Task objective »
Copy the stretch of data below from the line containing "part at (556, 137)" through the line containing "line at (152, 254): solid -> dashed", keeping every character as it stands.

Excerpted data »

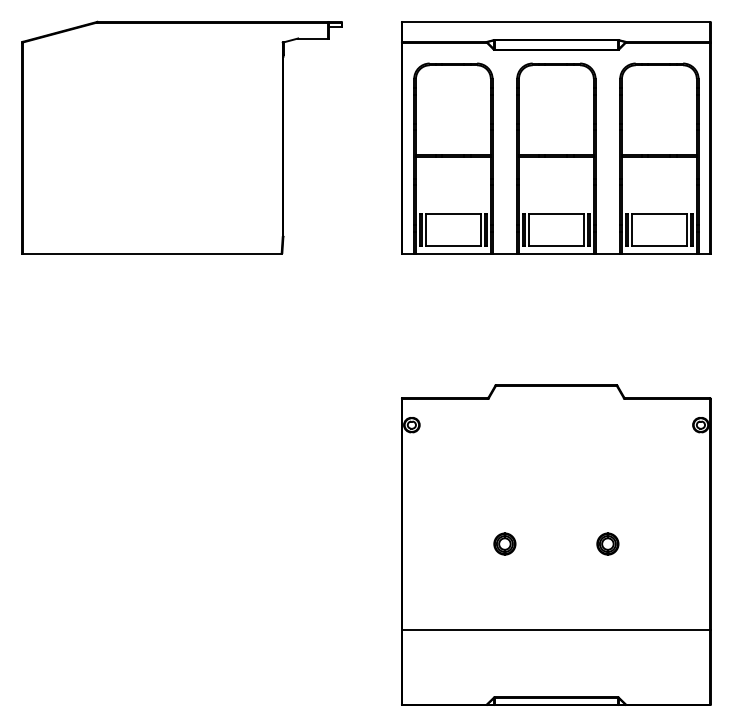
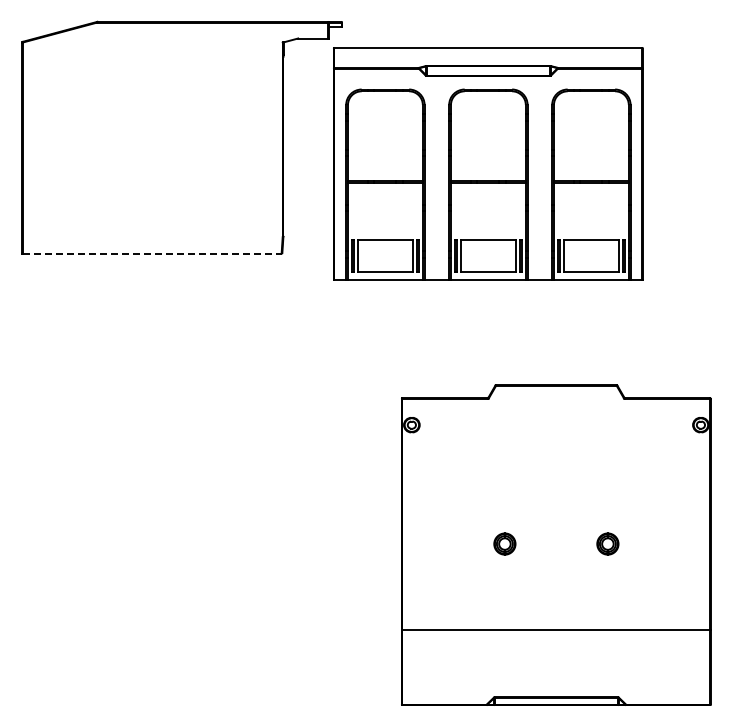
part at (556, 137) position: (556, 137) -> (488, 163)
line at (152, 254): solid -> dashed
--
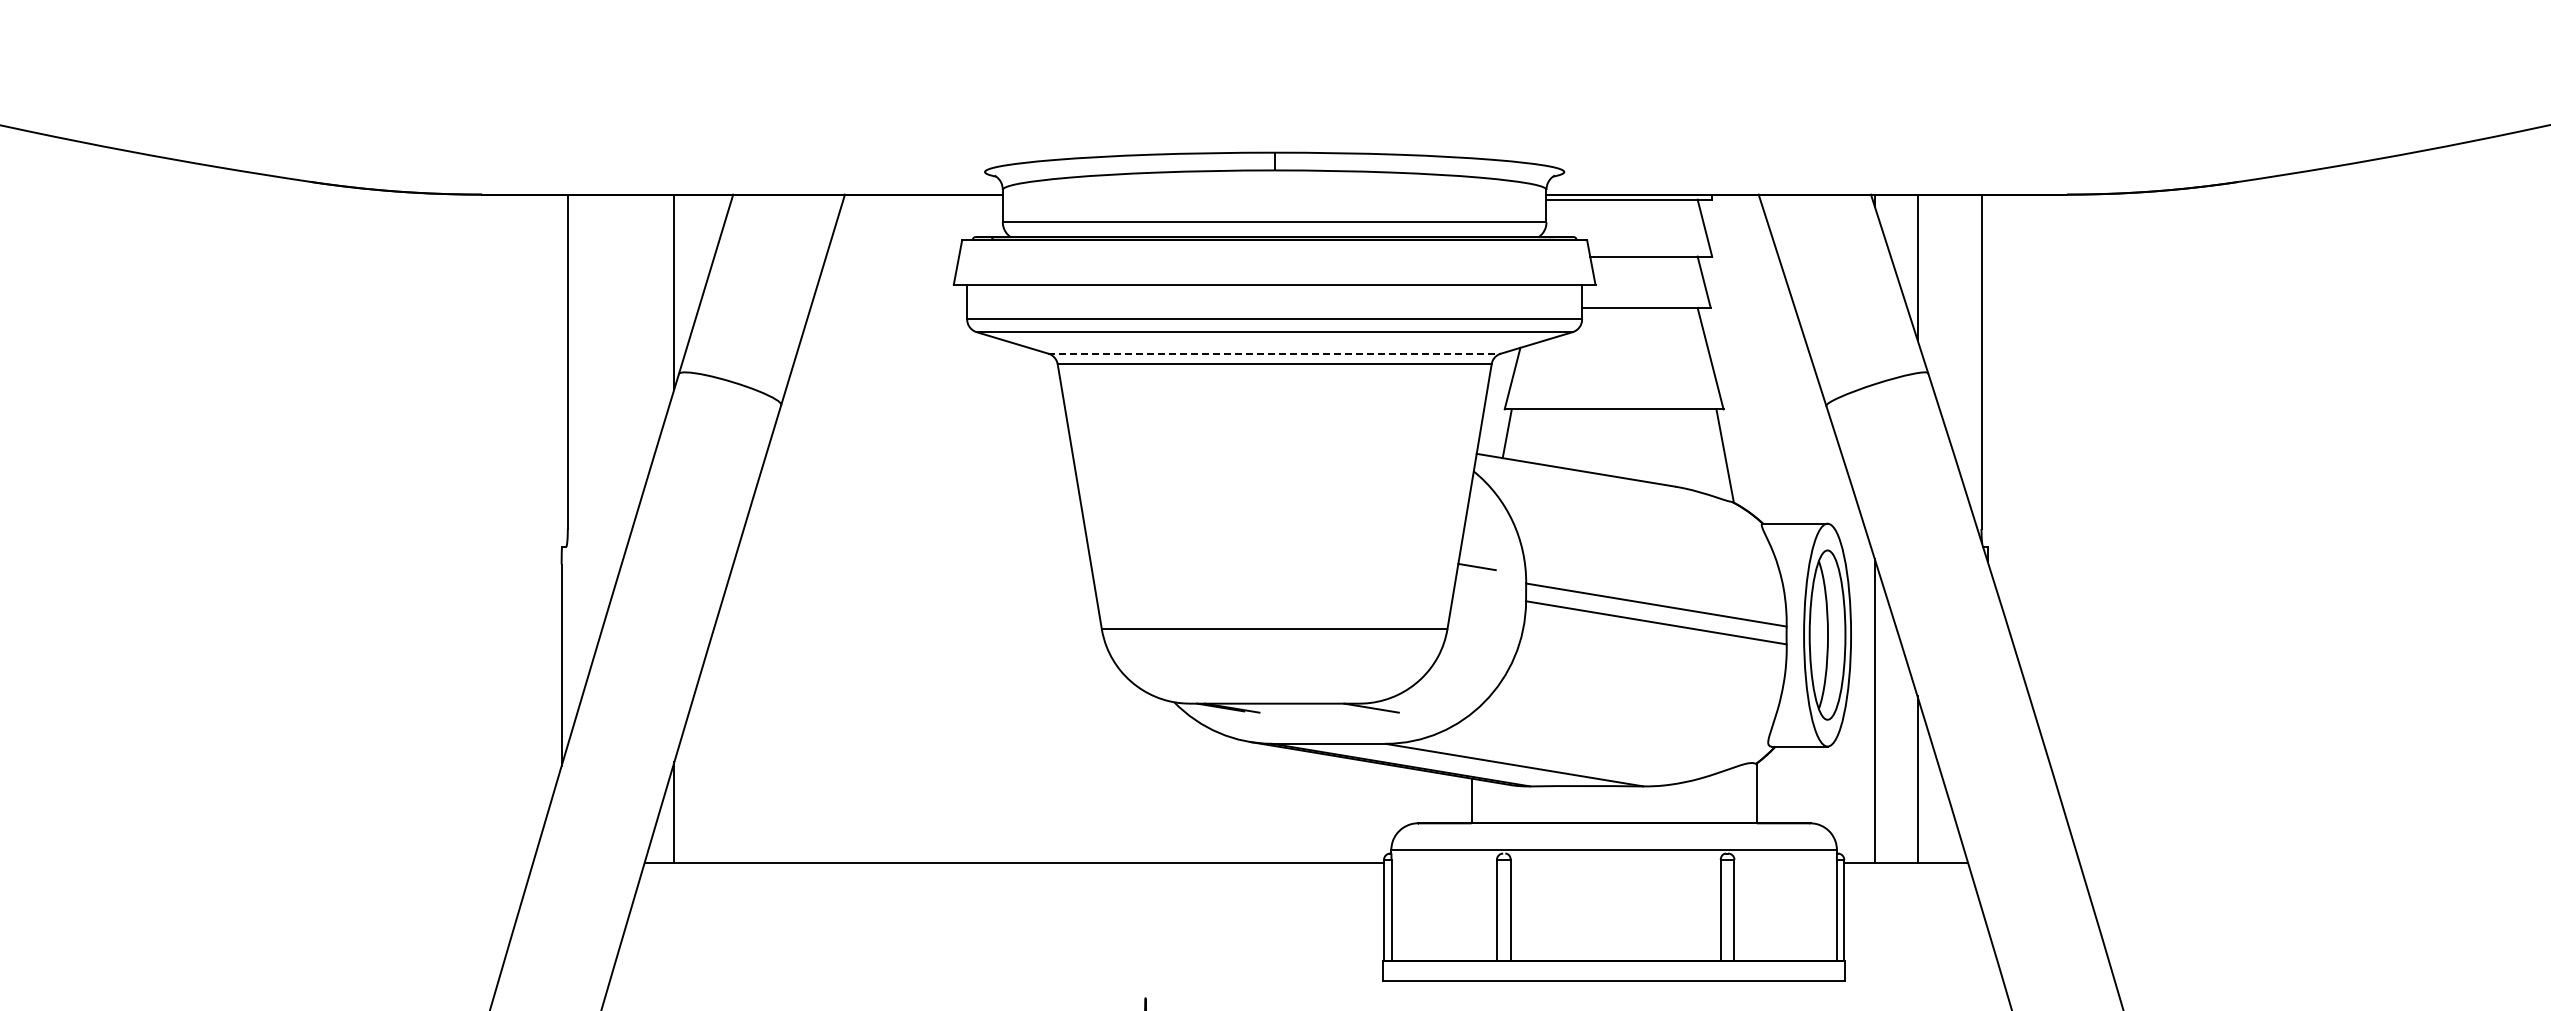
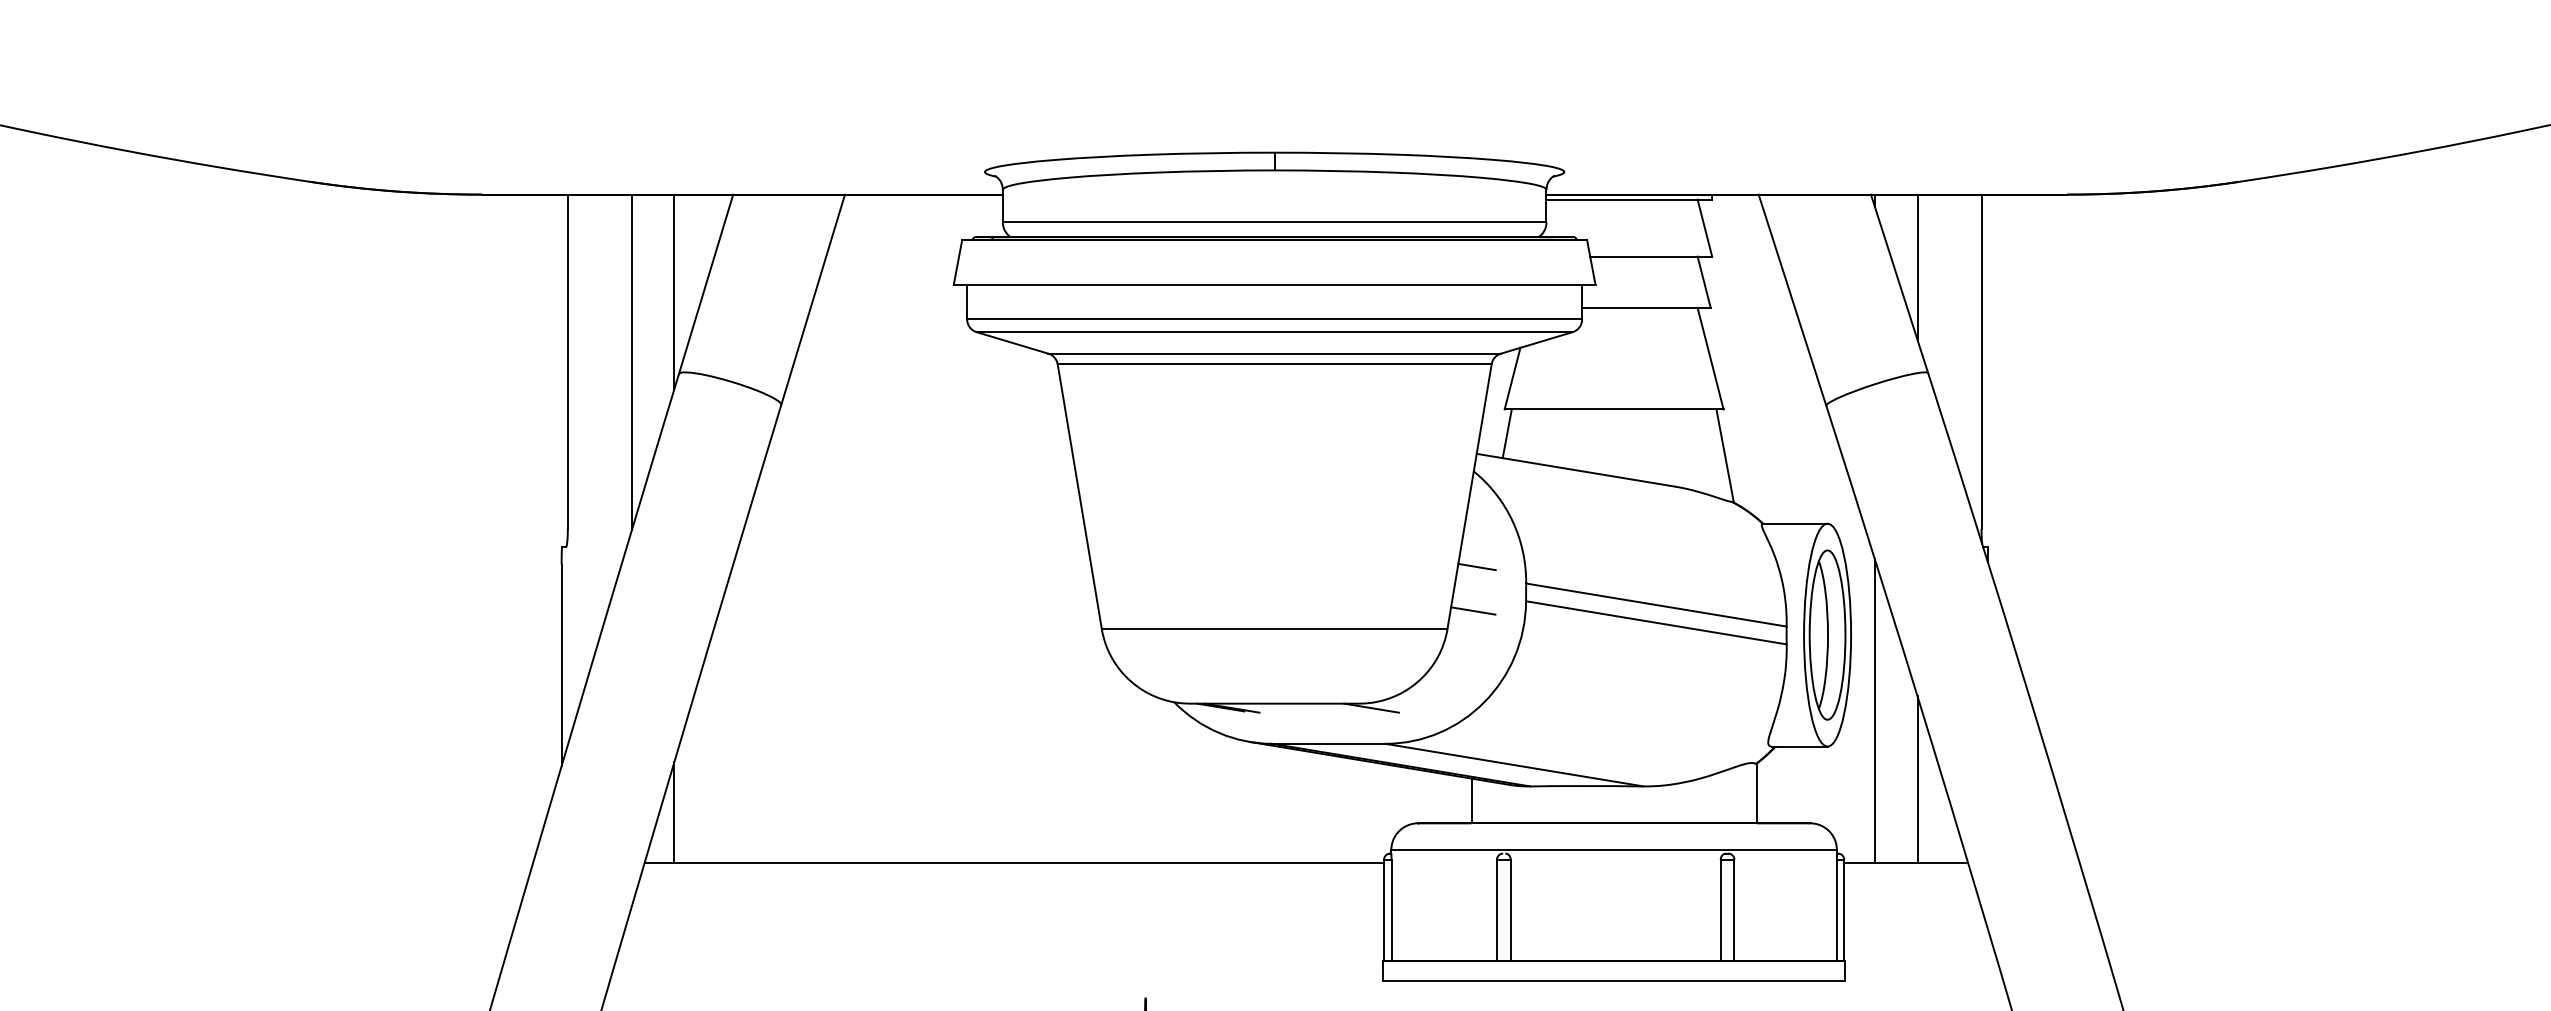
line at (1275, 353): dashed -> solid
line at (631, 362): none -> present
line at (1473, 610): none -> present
* * *
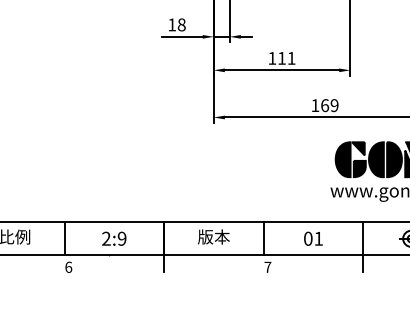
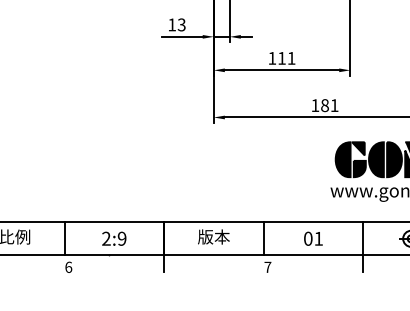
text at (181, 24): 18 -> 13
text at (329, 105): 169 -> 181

Exercise solution »
part at (556, 137) position: (556, 137) -> (488, 163)
line at (152, 254): solid -> dashed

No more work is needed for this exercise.